Entrées de données enregistrées:
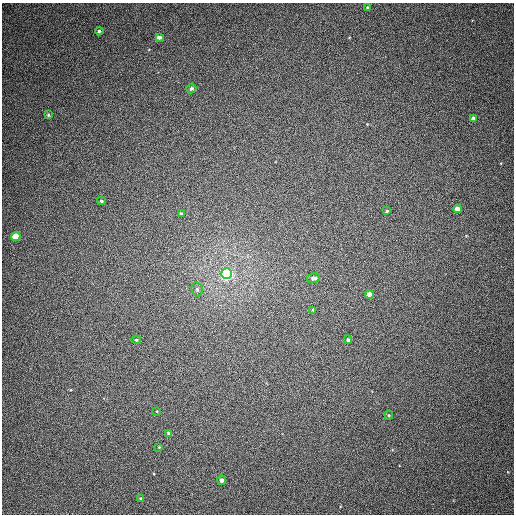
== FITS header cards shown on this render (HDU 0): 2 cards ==
NAXIS1  =                  512
NAXIS2  =                  512

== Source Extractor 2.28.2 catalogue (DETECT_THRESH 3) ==
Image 512 x 512 px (HDU 0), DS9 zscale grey, 1 PNG px = 1 image px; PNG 516 x 516 px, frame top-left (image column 1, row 512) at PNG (2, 3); each listed source drawn as its Kron ellipse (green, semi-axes under 4 px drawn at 4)
Background 370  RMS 8.8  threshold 26.3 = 3 sigma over >= 5 px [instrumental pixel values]
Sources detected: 24; all 24 listed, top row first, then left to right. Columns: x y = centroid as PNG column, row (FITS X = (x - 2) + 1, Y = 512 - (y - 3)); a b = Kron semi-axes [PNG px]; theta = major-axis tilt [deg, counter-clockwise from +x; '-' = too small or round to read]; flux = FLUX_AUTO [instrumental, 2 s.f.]
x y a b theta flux
367 8 3 3 - 860
99 31 4 4 - 930
159 37 4 4 - 2300
191 88 5 4 - 1300
48 115 4 3 - 690
473 119 4 4 - 1700
101 201 4 4 - 990
457 209 4 4 - 3900
387 211 4 4 - 890
181 214 4 3 - 800
16 237 4 4 - 15000
227 274 5 5 - 150000
314 278 7 4 13 1700
197 289 7 5 -74 1600
369 294 4 4 - 4000
313 310 4 4 - 620
136 340 5 4 - 810
348 340 4 3 - 1100
157 411 3 2 - 410
389 415 4 4 - 600
169 433 4 4 - 1100
159 447 3 3 - 420
221 480 5 4 - 1900
141 499 3 3 - 740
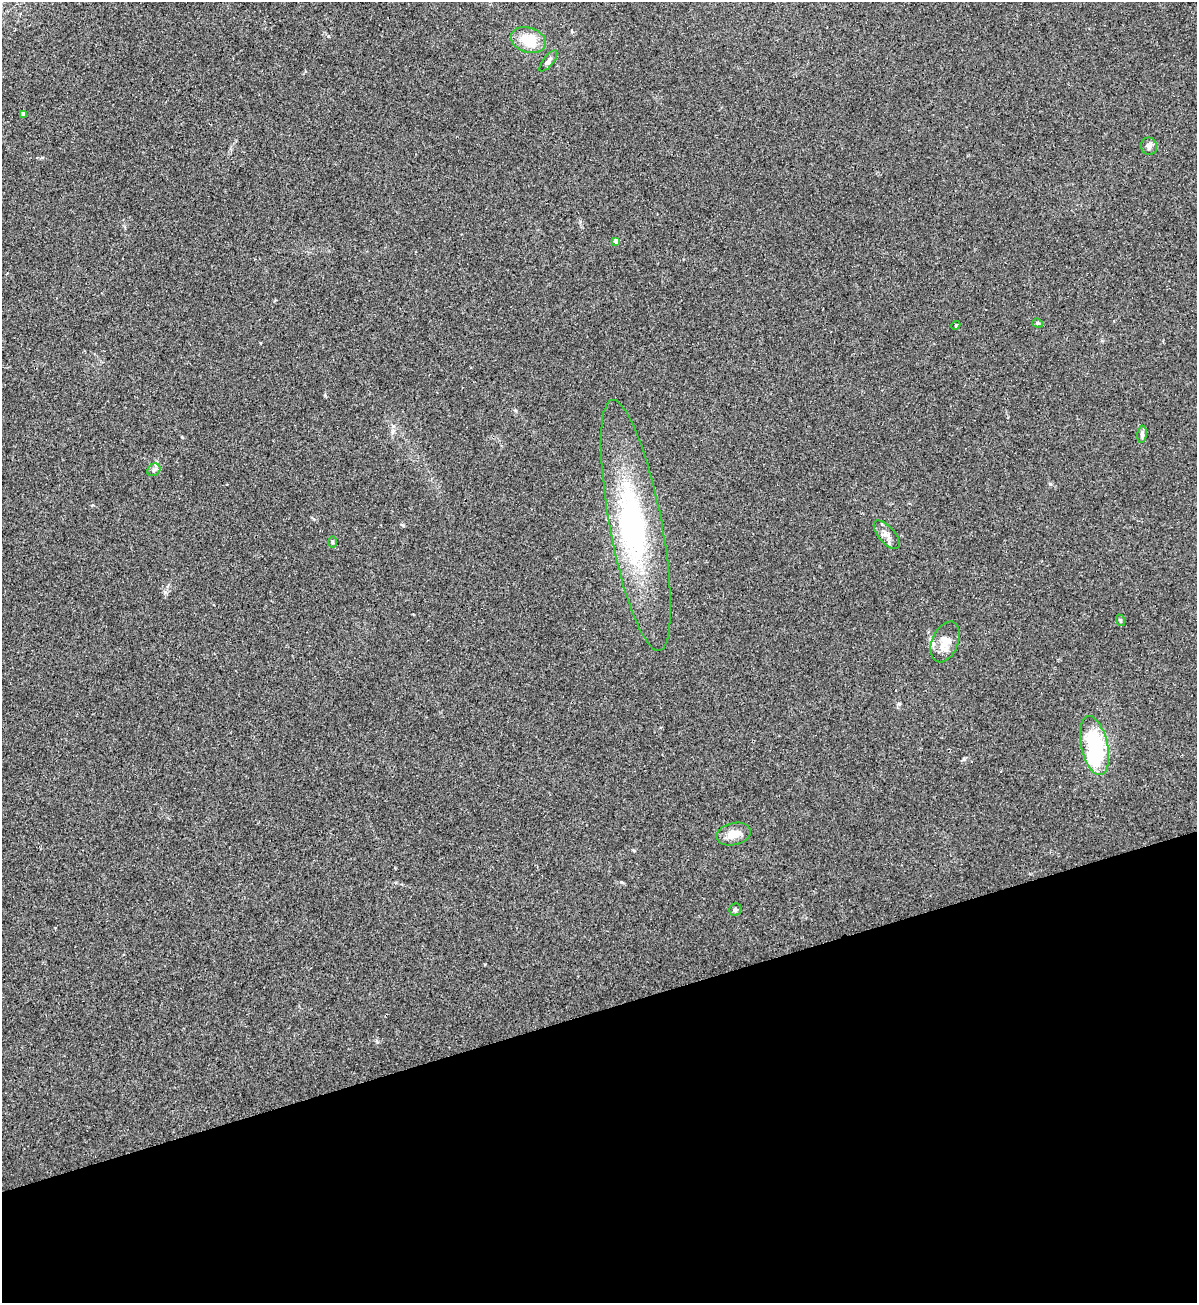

### CONSIGNE
Mettez à jour les enregistrements en remplaçant « threshold » par « cutoff », sans rien modifier d'autre. Laissez les images hors de la réponse.

### RÉSULTAT CI-DESSOUS
== FITS header cards shown on this render (HDU 0): 2 cards ==
NAXIS1  =                  512
NAXIS2  =                  512

== Source Extractor 2.28.2 catalogue (DETECT_THRESH 3) ==
Image 512 x 512 px (HDU 0), DS9 zscale grey, 1 PNG px = 1 image px; PNG 516 x 516 px, frame top-left (image column 1, row 512) at PNG (2, 3); each listed source drawn as its Kron ellipse (green, semi-axes under 4 px drawn at 4)
Background 370  RMS 8.8  cutoff 26.3 = 3 sigma over >= 5 px [instrumental pixel values]
Sources detected: 24; all 24 listed, top row first, then left to right. Columns: x y = centroid as PNG column, row (FITS X = (x - 2) + 1, Y = 512 - (y - 3)); a b = Kron semi-axes [PNG px]; theta = major-axis tilt [deg, counter-clockwise from +x; '-' = too small or round to read]; flux = FLUX_AUTO [instrumental, 2 s.f.]
x y a b theta flux
367 8 3 3 - 860
99 31 4 4 - 930
159 37 4 4 - 2300
191 88 5 4 - 1300
48 115 4 3 - 690
473 119 4 4 - 1700
101 201 4 4 - 990
457 209 4 4 - 3900
387 211 4 4 - 890
181 214 4 3 - 800
16 237 4 4 - 15000
227 274 5 5 - 150000
314 278 7 4 13 1700
197 289 7 5 -74 1600
369 294 4 4 - 4000
313 310 4 4 - 620
136 340 5 4 - 810
348 340 4 3 - 1100
157 411 3 2 - 410
389 415 4 4 - 600
169 433 4 4 - 1100
159 447 3 3 - 420
221 480 5 4 - 1900
141 499 3 3 - 740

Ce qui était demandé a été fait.